I’m worried though, I’ve been in this place before, a place of banding together because we all feel the same about this one particular pain in our lives. I’m cautious about talking about these kinds of things with too many people in the same situation because I fear the weirdness that results when for some crazy reason we are given what we most long for in this life. Three years ago I was given something I’d battled with wanting for about 15 years. I was given a relationship and fairly soon after a husband. I’d spent lots of those previous 15 years learning how to live with being single. Lots of my friends were in the same situation and although some got into relationships there were still a core who were in the same boat. During that time I battled for rejoicing with those who got married and I got honest about living with the pain of wanting something I didn’t have.

When I got into a relationship I discovered the strangeness from the other side of the fence. Suddenly friendships changed. I felt weird about this new thing that had happened in my life. We were no longer on the same journey. We now found ourselves sharing stories from different adventures. I found that achingly hard. I’m not all that great with change at the best of times and change in the area that made up the most important part of my life was painful and confusing. I’m sure it was similar, at times, for those who saw me head off on this adventure. Thankfully friendship is an evolving thing and although it’s weird I’m grateful for the lessons of being on different adventures. Grateful that the fight to really share in the very different worlds of my friends is one worth fighting.  The importance of working through the weirdness to a new kind of friendship has come home to me in the last two years since I got married.

All this leads me to hope it could be the same if I suddenly find myself pregnant, or if friends who are on this longing for a baby journey find themselves pregnant. I know it will be a strange adjustment and I know that it won’t be easy.  We fairly naturally look to each others lives longing for the thing they have that we don’t, or glad that we have what they don’t have. I think there is a better way for friendship. I long for us to have the eyes to see a life that is wholly different but to know that we can seek understanding of the joys and sorrows of their own particular walk in life. It is sweet indeed to hang out with people on the same adventure as our own and compare notes.

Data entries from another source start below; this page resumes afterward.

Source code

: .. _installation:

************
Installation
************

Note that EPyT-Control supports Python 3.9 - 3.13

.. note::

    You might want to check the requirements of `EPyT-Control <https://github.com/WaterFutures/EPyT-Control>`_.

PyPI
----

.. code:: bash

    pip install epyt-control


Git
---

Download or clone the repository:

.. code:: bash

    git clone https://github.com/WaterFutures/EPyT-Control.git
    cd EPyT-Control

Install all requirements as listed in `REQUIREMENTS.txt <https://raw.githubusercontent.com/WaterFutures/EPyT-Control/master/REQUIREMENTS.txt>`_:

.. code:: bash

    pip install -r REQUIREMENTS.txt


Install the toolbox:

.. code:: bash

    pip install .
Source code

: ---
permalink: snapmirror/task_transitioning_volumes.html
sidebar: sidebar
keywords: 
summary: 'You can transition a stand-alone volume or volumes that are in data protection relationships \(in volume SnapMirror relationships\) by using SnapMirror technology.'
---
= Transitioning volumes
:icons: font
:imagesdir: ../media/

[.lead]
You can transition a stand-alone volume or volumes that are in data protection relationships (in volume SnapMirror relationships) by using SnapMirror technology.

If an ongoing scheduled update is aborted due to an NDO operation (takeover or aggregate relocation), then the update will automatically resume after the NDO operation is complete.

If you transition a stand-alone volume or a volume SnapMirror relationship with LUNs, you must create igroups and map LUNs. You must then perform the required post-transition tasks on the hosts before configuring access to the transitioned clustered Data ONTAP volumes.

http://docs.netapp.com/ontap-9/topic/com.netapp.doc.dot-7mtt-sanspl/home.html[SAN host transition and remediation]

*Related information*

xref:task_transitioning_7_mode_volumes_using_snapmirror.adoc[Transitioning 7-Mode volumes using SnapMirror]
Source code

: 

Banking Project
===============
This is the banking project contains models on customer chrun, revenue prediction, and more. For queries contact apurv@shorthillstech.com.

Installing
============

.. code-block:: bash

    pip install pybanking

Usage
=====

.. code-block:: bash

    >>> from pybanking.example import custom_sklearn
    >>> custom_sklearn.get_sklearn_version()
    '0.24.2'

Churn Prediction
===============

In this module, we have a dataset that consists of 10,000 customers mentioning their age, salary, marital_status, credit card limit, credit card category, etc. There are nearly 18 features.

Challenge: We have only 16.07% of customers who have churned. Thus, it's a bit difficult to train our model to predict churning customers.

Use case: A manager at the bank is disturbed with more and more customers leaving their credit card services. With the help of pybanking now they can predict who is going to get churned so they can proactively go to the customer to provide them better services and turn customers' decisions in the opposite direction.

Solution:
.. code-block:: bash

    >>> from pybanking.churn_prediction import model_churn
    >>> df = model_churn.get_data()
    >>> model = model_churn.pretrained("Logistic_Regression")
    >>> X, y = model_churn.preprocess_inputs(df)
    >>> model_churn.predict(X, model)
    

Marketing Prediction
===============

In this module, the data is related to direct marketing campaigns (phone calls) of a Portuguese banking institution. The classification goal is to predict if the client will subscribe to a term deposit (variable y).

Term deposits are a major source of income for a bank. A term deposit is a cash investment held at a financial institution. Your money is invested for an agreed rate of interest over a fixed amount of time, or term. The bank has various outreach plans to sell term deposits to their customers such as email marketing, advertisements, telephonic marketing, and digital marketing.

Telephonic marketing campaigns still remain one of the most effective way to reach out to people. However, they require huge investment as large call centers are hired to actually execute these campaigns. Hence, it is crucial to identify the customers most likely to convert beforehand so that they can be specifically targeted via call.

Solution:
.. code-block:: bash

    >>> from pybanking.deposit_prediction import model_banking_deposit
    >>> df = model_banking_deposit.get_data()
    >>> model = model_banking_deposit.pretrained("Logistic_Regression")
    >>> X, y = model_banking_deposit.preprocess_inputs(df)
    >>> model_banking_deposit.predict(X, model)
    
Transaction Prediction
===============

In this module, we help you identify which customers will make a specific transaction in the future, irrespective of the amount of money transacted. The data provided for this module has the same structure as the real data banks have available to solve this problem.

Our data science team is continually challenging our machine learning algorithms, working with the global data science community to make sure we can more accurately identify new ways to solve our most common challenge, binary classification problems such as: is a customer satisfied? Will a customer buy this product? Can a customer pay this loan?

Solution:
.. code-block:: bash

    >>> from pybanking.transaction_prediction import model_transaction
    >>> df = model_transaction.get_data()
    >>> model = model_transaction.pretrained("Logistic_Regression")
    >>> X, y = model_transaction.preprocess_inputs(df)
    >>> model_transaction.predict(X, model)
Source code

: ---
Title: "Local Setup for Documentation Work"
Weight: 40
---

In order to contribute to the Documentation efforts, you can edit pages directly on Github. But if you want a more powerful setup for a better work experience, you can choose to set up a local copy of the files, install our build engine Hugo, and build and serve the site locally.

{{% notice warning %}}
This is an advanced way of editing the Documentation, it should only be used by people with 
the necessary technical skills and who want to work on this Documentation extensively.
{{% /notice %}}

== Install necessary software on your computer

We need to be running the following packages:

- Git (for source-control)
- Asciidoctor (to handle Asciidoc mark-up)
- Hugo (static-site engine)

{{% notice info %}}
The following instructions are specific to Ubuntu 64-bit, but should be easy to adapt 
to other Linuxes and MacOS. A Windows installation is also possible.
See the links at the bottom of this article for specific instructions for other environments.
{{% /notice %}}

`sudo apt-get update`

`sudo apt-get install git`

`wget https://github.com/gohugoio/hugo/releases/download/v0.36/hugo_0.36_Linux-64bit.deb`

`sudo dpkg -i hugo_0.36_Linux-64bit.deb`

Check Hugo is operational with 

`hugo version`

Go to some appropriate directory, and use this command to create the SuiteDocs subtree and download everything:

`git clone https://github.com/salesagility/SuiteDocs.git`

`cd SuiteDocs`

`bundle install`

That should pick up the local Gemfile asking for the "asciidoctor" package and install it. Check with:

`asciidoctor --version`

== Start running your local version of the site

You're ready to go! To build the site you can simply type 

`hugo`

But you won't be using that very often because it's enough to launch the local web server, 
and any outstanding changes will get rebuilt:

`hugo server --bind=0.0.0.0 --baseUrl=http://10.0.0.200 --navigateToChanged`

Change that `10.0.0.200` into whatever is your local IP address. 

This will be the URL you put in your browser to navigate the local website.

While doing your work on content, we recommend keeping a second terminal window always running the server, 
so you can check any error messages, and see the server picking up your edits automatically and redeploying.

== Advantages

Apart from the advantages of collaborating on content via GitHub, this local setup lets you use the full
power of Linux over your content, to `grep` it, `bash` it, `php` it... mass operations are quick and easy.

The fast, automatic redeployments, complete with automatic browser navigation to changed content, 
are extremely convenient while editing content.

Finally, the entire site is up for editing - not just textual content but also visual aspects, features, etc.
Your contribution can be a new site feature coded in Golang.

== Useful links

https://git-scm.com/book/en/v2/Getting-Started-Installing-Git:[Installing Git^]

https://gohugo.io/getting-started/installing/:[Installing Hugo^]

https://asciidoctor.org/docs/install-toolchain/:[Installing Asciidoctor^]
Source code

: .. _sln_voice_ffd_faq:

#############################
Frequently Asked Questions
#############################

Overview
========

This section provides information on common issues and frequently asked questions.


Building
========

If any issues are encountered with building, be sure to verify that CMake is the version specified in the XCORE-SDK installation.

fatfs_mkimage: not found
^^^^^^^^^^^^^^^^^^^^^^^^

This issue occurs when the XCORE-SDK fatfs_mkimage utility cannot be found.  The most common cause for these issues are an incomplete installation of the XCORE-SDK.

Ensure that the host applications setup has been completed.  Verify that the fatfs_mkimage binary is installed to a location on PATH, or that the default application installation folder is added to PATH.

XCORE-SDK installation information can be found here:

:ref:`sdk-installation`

But I’m starting to think that it is even more of a privilege to be allowed into the world of someone who is on an entirely different adventure. I know it is a gift when someone from entirely different circumstances from me doesn’t look on in envy or pity but seeks to understand and enjoy my journey. I hope that I will have the courage to do likewise with them.

What about you?

What abut your friends? Are they all from the same adventure or do you know the fight to share in part in the adventures of others?